As for the second point, a few young scientists are enamored of Aristotle's argument in the Poetics that language may be mathematically tuned to beauty and effect on the listener and there is an entire field of computational linguistics. But attempts to create perfect music on mathematical principles only work when something different is added to the equation. Bach's Well-Tempered Clavier is a good example.

Well, the end result of these two bad ideas, Europeans generally came up with universal standards for things that really reflected majoritarian views or elitist prejudices. And so since at least the time of Einstein and Barthes, the Enlightenment is slowly being destroyed. Just as physics or mathematics has no authoritative reference frame might go the argument, so there are no authoritative reference frames in art, literature, or mores. Hence, relativism. And because the skeptics really vexed the religious, some asserted that the universal standard was their particular interpretation of pre-Enlightenment sacred literature, hence fundamentalism, which some think is a pretty good response to relativism, too. There's a guy named Chris Hedges, who has written a book claiming the New Atheists are really fundamentalists. I think it's a fair argument. If you can turn Genesis into a science textbook, there are ways of turning one's interpretation of the scientific literature into a religion of some sort.

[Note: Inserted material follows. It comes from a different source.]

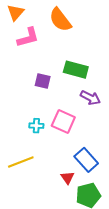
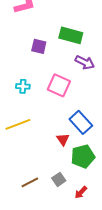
cyan cross: (36, 126) -> (23, 86), moved

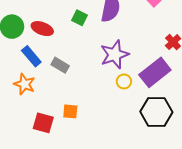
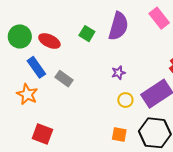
purple star: (115, 55) -> (118, 73), size x0.5
orange square: (70, 111) -> (119, 134), moved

A philosophical school called critical realism is trying to come up with an alternative solution to this potential "St. Jean Vianney of the western mind." Crowley, I think is borrowing from this school, to create a sort of somewhat overlapping magisteria (as opposed to Gould's non-overlapping magisteria) in which we admit that the natural sciences are an excellent form of inquiry into particular aspects of the world, particularly those connected to our senses directly or indirectly through experimentation and quantitative analogy. An example might be the kinetic theory of gases, in which the sensation of heat is understood as a set of very small balls bouncing together vigorously. But we also can admit there's a part of the world that cannot be understood by these methods: the very kinds of things that Socrates used to ask people about in the Athenian Agora: truth, beauty, justice, and virtue. Crowley's contribution is to have his protagonist posit that there is "more than one history of the world." One of my college professors studied late antiquity and used to say that he read a lot of accounts of monks having visions during disasters, but he grew to think that while there is a way of seeing history in which monks hallucinate during earthquakes and floods, there's also a way in which the monks actually are seeing something going on not directly accessible to the senses.

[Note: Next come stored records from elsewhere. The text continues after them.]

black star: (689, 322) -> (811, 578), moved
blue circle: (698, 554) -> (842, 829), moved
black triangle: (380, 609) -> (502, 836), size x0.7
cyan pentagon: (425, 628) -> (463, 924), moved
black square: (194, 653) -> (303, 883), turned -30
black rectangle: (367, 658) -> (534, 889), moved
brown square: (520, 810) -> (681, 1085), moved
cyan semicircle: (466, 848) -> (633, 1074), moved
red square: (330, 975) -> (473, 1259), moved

Well, it's a good book (and there are apparently three more). So if I finish them and like them, I'll update you.

4 comments:

bls said...

"But we also can admit there's a part of the world that cannot be understood by these methods: the very kinds of things that Socrates used to ask people about in the Athenian Agora: truth, beauty, justice, and virtue."

I think people - even some of the fundamentalist atheists - are starting to recognize this.

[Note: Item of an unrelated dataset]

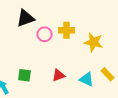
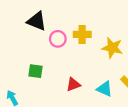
black triangle: (26, 18) -> (37, 21), turned 42
green square: (25, 75) -> (36, 71), moved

What's really interesting is that it took people quite awhile to recognize it! It should have been glaringly obvious all along - but I think that's how powerful science seems to us.

Vitaly Kartsev said...

It sounds like I ought to give Aegypt a try this summer. I read Crowley's Little, Big a few years ago -- a friend described it as his favorite novel and gave me a copy of it before it was reprinted, when old mass market paperback editions of it were going for forty or fifty bucks online. I remember really enjoying it.

+Nicholas said...

Thanks for the recommendation. Just grabbed a kindle edition of the book. I'll put it in the "to be read this summer" pile.

Vitaly Kartsev said...

BTW, I was just finishing up an Amazon order and thought I'd add Aegypt to the mix. It turns out it has been revised and republished as The Solitudes. For those who decide to look for it in bookstores, that's the name.